--- Entries shown Enclosed Below ---
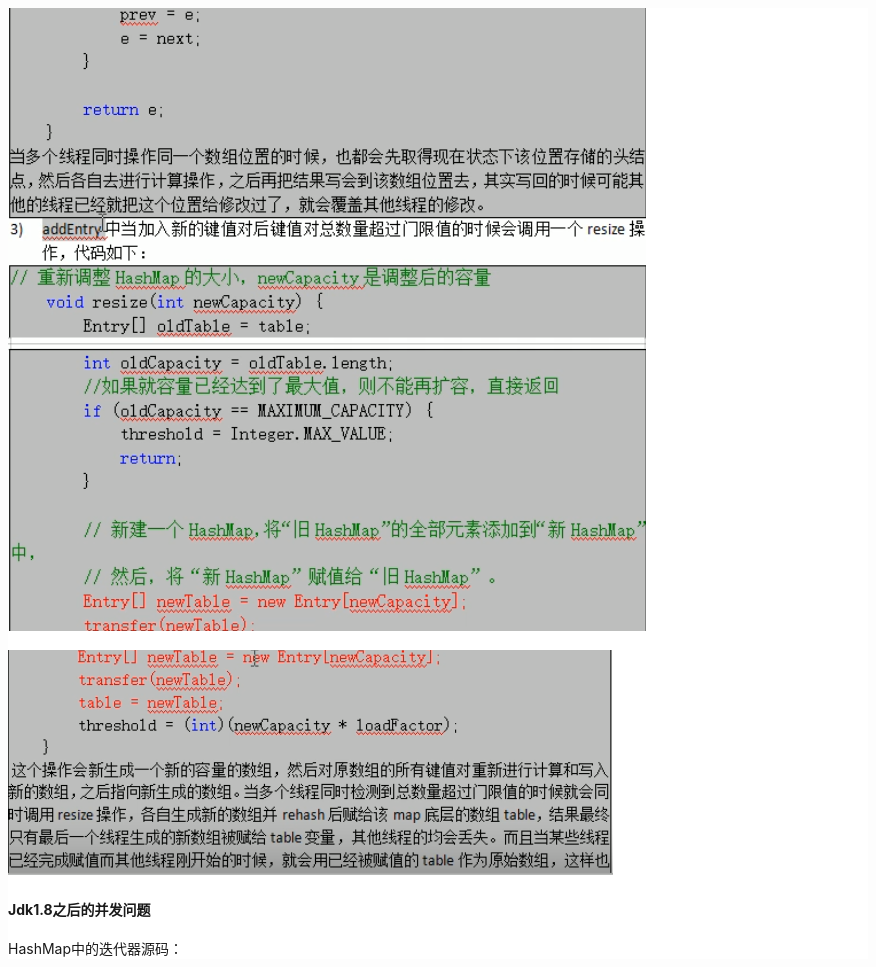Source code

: ![image-20201207212352048](typora-user-images/JavaHashMap3.png)

![image-20201207212625641](typora-user-images/JavaHashMap4.png)



#### Jdk1.8之后的并发问题

HashMap中的迭代器源码：
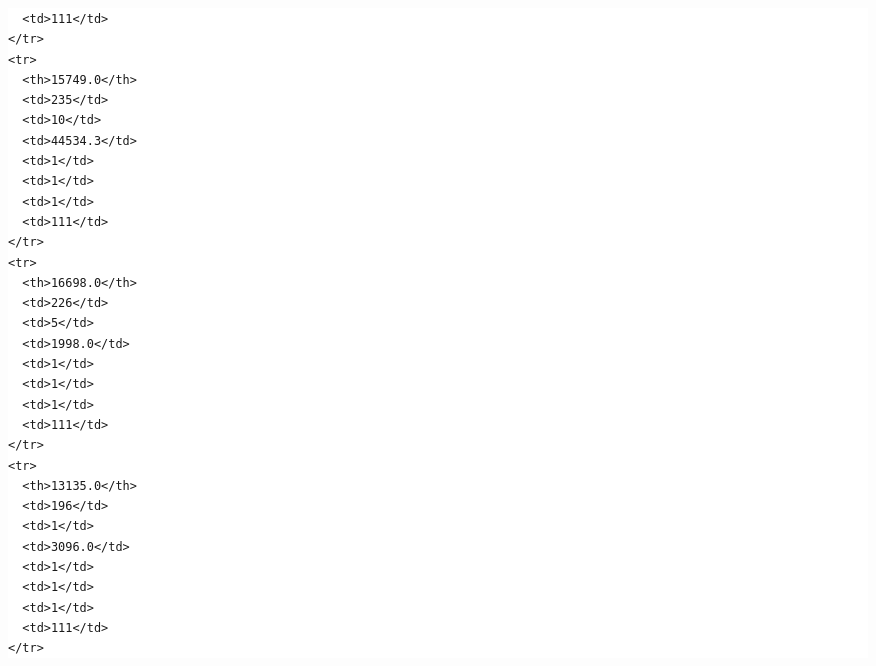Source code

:       <td>111</td>
    </tr>
    <tr>
      <th>15749.0</th>
      <td>235</td>
      <td>10</td>
      <td>44534.3</td>
      <td>1</td>
      <td>1</td>
      <td>1</td>
      <td>111</td>
    </tr>
    <tr>
      <th>16698.0</th>
      <td>226</td>
      <td>5</td>
      <td>1998.0</td>
      <td>1</td>
      <td>1</td>
      <td>1</td>
      <td>111</td>
    </tr>
    <tr>
      <th>13135.0</th>
      <td>196</td>
      <td>1</td>
      <td>3096.0</td>
      <td>1</td>
      <td>1</td>
      <td>1</td>
      <td>111</td>
    </tr>
  </tbody>
</table>
</div>


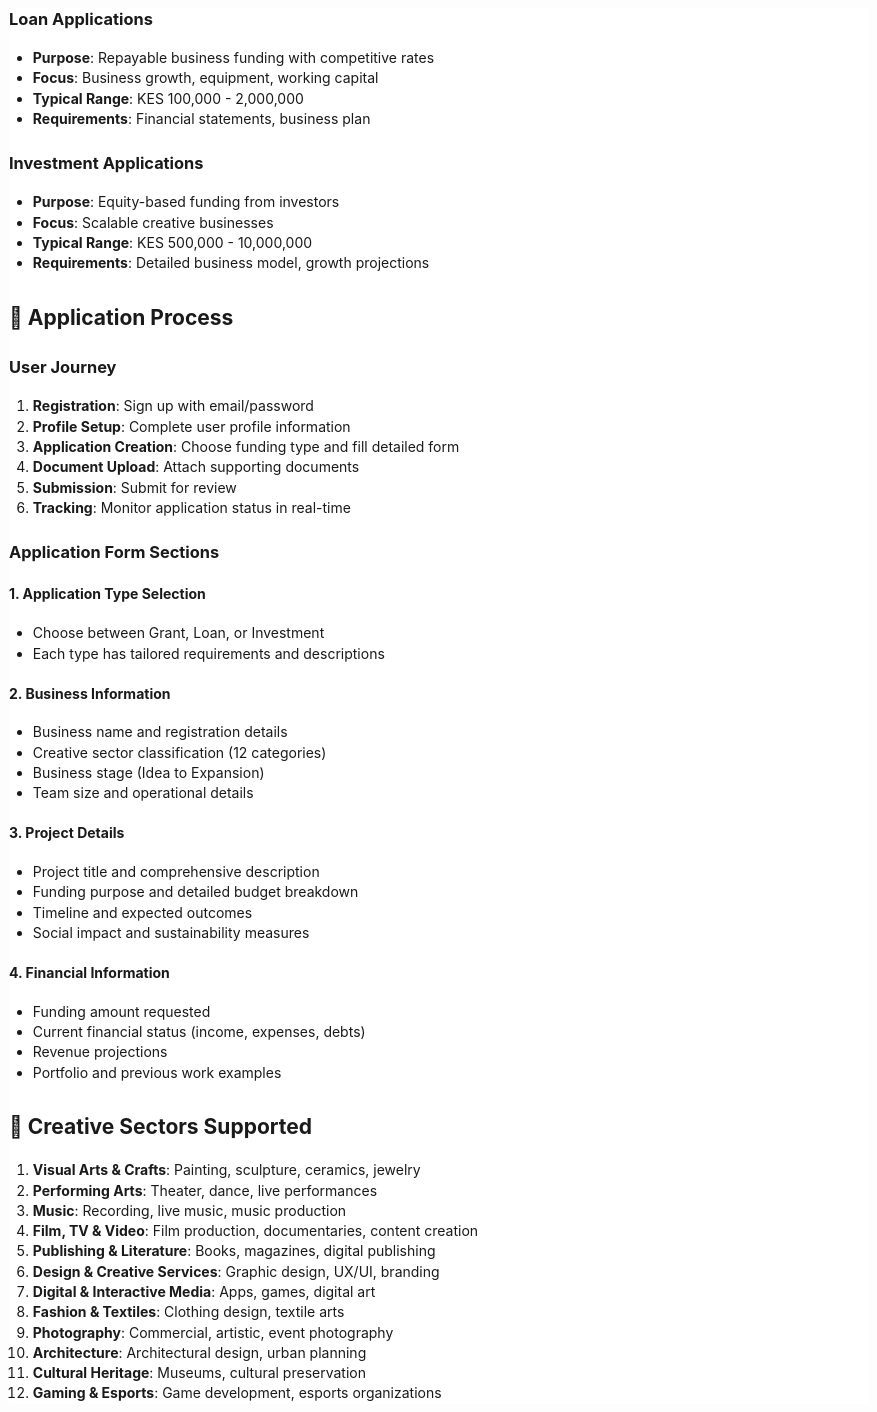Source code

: ### Loan Applications  
- **Purpose**: Repayable business funding with competitive rates
- **Focus**: Business growth, equipment, working capital
- **Typical Range**: KES 100,000 - 2,000,000
- **Requirements**: Financial statements, business plan

### Investment Applications
- **Purpose**: Equity-based funding from investors
- **Focus**: Scalable creative businesses
- **Typical Range**: KES 500,000 - 10,000,000
- **Requirements**: Detailed business model, growth projections

## 📝 Application Process

### User Journey
1. **Registration**: Sign up with email/password
2. **Profile Setup**: Complete user profile information
3. **Application Creation**: Choose funding type and fill detailed form
4. **Document Upload**: Attach supporting documents
5. **Submission**: Submit for review
6. **Tracking**: Monitor application status in real-time

### Application Form Sections

#### 1. Application Type Selection
- Choose between Grant, Loan, or Investment
- Each type has tailored requirements and descriptions

#### 2. Business Information
- Business name and registration details
- Creative sector classification (12 categories)
- Business stage (Idea to Expansion)
- Team size and operational details

#### 3. Project Details
- Project title and comprehensive description
- Funding purpose and detailed budget breakdown
- Timeline and expected outcomes
- Social impact and sustainability measures

#### 4. Financial Information
- Funding amount requested
- Current financial status (income, expenses, debts)
- Revenue projections
- Portfolio and previous work examples

## 🏢 Creative Sectors Supported

1. **Visual Arts & Crafts**: Painting, sculpture, ceramics, jewelry
2. **Performing Arts**: Theater, dance, live performances
3. **Music**: Recording, live music, music production
4. **Film, TV & Video**: Film production, documentaries, content creation
5. **Publishing & Literature**: Books, magazines, digital publishing
6. **Design & Creative Services**: Graphic design, UX/UI, branding
7. **Digital & Interactive Media**: Apps, games, digital art
8. **Fashion & Textiles**: Clothing design, textile arts
9. **Photography**: Commercial, artistic, event photography
10. **Architecture**: Architectural design, urban planning
11. **Cultural Heritage**: Museums, cultural preservation
12. **Gaming & Esports**: Game development, esports organizations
--- End of Enclosed Entries shown ---
Task item -> Reproduce only the lines above, starting at the line with "#### 1. Application Type Selection" and ending at the line with "#### 3. Project Details", exactly as written.

Solved problem ->
#### 1. Application Type Selection
- Choose between Grant, Loan, or Investment
- Each type has tailored requirements and descriptions

#### 2. Business Information
- Business name and registration details
- Creative sector classification (12 categories)
- Business stage (Idea to Expansion)
- Team size and operational details

#### 3. Project Details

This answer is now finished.